**Work to complete:** Begin at the line in the records that contains "In this part, it" and stop after the line that contains "### 4\. Hard Reset your Device". Lay out those lines, and only those, as a numbered list, skipping any blank lines.

**Data:**
- Opening Delimiter -
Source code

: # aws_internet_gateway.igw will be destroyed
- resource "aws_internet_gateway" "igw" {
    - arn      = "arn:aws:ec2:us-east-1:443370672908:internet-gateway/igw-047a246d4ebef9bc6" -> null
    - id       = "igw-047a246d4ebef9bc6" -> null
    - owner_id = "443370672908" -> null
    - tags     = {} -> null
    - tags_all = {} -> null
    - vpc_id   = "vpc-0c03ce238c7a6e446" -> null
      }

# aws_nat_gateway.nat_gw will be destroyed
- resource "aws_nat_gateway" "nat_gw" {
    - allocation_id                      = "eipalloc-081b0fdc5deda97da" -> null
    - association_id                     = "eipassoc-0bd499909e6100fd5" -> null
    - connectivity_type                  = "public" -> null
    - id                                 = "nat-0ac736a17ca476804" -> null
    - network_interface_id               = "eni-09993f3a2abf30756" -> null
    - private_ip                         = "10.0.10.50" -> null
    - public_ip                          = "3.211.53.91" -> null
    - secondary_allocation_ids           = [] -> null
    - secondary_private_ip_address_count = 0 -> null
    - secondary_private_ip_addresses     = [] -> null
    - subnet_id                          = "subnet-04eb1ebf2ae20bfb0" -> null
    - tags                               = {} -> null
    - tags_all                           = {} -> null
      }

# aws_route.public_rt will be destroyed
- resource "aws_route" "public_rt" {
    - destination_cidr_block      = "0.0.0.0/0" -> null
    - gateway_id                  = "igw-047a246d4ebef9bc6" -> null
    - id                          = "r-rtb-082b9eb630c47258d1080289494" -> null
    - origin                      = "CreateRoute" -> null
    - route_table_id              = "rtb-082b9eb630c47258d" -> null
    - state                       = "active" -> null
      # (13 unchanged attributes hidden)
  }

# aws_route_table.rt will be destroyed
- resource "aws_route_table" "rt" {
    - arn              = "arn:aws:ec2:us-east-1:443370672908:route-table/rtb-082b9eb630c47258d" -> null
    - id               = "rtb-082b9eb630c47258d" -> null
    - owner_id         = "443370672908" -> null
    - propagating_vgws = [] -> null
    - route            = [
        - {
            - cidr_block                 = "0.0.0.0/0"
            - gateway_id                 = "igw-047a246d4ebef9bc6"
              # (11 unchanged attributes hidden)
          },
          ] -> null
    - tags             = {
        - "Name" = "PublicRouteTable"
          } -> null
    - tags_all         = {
- Closing Delimiter -
- Opening Delimiter -
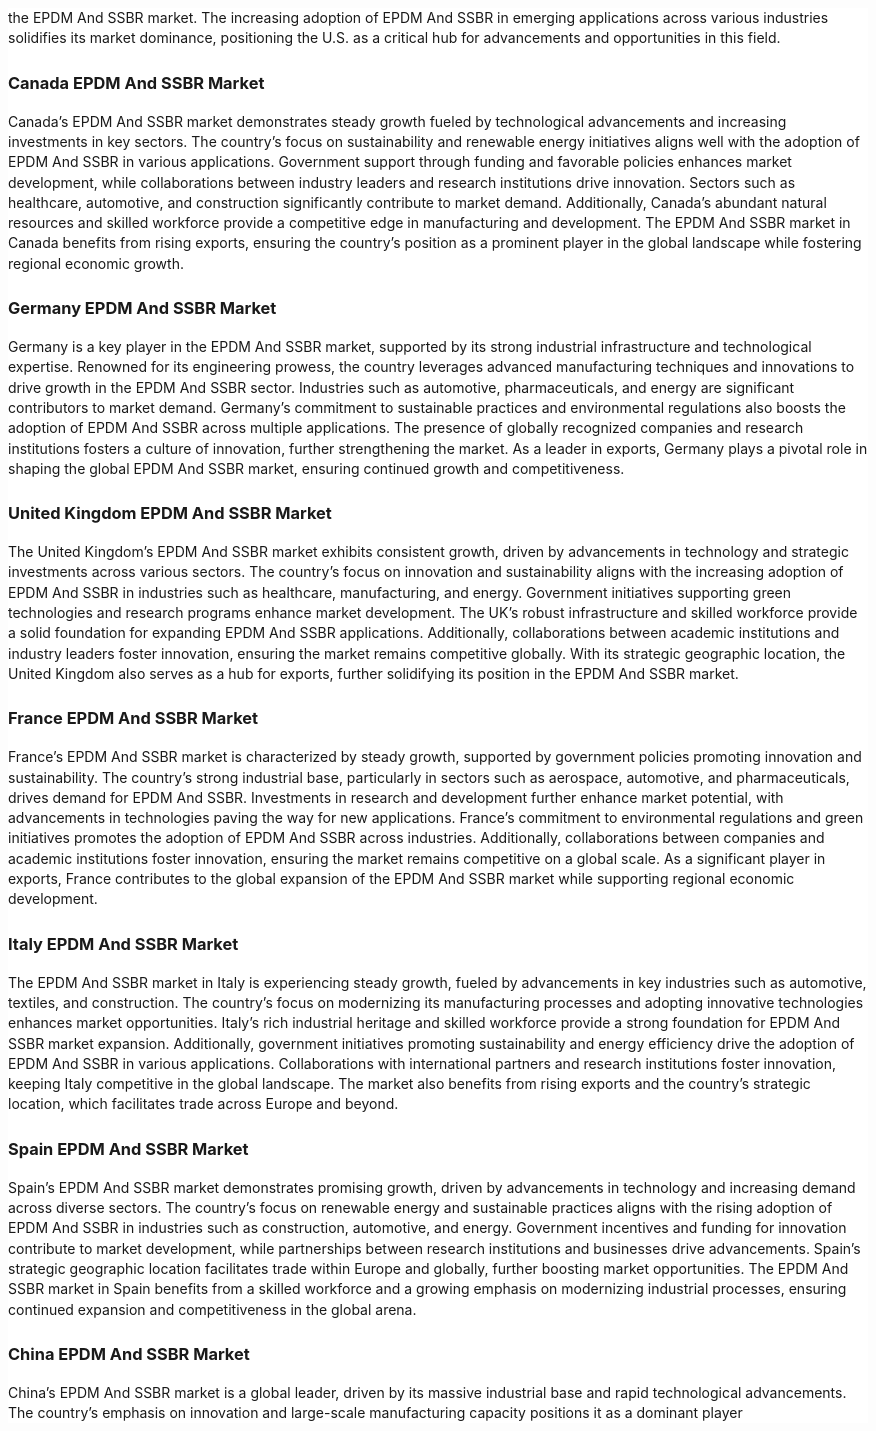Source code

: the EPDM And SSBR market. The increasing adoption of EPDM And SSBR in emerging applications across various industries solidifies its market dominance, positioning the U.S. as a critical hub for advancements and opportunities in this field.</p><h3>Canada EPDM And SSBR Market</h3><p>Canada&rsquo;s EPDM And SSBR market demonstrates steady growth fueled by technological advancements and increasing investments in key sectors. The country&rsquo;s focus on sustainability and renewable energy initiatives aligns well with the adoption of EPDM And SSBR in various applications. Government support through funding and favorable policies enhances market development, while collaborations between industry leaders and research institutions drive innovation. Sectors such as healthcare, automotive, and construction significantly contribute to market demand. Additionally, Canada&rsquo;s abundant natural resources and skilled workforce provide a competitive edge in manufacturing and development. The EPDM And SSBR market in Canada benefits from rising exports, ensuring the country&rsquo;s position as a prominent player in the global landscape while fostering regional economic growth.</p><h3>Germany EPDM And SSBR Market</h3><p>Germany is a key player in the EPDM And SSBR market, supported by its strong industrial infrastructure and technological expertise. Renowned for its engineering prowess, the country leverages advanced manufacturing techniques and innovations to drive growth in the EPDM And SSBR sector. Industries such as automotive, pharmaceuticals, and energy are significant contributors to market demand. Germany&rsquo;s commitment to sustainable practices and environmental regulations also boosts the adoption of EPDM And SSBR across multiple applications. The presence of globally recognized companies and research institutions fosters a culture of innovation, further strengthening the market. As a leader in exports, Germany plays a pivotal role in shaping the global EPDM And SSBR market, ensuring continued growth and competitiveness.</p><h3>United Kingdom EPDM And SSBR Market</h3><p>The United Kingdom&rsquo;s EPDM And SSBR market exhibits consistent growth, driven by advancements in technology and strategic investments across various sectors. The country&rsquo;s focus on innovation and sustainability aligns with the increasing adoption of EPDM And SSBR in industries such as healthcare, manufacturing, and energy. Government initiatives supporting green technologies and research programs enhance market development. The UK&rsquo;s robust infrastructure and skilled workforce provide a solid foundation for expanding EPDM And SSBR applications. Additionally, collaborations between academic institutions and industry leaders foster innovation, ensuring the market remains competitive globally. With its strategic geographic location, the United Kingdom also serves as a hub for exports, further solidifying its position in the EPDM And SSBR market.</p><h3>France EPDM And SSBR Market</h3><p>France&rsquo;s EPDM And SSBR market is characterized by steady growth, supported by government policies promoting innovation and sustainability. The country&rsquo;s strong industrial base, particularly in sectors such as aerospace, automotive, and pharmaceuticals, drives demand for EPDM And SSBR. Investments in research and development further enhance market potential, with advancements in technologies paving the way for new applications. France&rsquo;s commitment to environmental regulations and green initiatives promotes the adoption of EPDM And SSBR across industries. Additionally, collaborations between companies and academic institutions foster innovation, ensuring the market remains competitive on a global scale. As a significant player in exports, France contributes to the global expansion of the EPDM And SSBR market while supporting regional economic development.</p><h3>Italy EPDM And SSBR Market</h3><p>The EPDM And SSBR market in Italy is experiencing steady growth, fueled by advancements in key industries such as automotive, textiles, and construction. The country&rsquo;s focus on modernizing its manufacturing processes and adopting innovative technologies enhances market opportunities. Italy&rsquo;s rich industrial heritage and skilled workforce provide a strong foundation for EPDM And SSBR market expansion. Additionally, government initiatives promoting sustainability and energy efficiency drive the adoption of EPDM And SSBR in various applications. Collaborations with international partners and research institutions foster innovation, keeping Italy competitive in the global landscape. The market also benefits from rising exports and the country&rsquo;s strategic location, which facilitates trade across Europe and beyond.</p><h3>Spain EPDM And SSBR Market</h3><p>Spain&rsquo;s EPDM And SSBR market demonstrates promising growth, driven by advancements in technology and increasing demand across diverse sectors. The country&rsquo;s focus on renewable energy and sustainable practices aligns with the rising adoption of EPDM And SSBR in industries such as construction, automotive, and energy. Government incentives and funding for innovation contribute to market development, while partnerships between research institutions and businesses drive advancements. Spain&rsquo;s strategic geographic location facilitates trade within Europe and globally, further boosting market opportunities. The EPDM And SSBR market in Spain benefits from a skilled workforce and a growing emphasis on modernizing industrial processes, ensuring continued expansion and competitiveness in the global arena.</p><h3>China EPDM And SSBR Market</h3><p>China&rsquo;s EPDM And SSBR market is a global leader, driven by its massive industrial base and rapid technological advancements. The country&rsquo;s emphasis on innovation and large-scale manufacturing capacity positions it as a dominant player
- Closing Delimiter -
- Opening Delimiter -
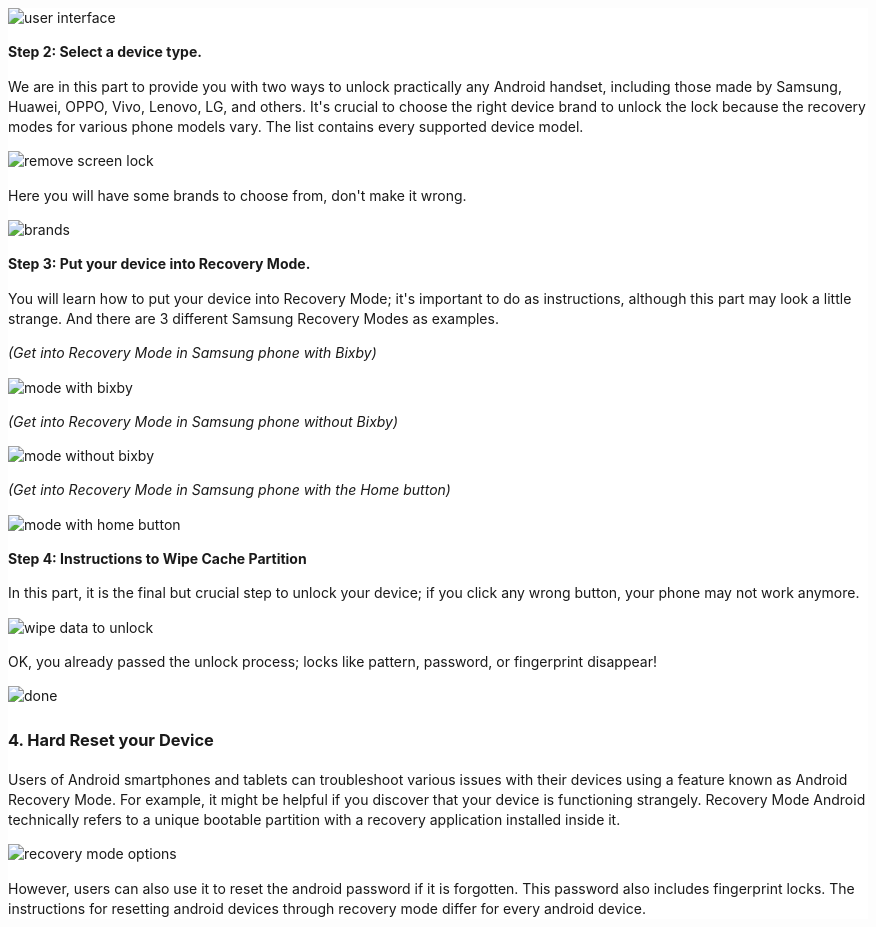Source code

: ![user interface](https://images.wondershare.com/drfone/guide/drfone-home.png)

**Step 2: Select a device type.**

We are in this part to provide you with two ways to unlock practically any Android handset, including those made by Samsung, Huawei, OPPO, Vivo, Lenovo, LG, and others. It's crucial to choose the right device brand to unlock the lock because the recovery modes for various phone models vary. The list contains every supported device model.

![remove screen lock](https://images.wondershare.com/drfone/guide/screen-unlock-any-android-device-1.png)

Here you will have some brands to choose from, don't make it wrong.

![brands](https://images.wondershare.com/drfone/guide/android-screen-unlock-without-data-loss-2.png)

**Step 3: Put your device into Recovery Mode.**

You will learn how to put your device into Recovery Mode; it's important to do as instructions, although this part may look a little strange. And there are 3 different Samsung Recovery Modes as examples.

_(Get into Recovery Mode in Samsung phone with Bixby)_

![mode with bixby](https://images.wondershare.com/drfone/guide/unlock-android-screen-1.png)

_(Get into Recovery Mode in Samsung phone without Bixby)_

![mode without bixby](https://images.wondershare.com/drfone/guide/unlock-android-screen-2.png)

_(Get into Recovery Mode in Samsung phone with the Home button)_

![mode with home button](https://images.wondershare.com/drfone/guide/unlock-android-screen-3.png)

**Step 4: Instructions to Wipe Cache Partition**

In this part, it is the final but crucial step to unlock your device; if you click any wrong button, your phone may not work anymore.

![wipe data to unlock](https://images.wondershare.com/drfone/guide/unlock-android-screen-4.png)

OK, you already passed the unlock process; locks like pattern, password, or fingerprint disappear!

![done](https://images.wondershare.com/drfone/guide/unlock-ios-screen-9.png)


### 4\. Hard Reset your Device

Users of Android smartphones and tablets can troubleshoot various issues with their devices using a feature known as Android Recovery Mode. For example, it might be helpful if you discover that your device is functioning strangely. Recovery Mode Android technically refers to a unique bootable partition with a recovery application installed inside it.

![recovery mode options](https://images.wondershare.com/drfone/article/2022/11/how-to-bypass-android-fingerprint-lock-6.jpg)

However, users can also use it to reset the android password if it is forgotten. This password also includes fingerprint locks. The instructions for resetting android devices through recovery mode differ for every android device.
- Closing Delimiter -
**Exercise response:**
1. In this part, it is the final but crucial step to unlock your device; if you click any wrong button, your phone may not work anymore.
2. ![wipe data to unlock](https://images.wondershare.com/drfone/guide/unlock-android-screen-4.png)
3. OK, you already passed the unlock process; locks like pattern, password, or fingerprint disappear!
4. ![done](https://images.wondershare.com/drfone/guide/unlock-ios-screen-9.png)
5. ### 4\. Hard Reset your Device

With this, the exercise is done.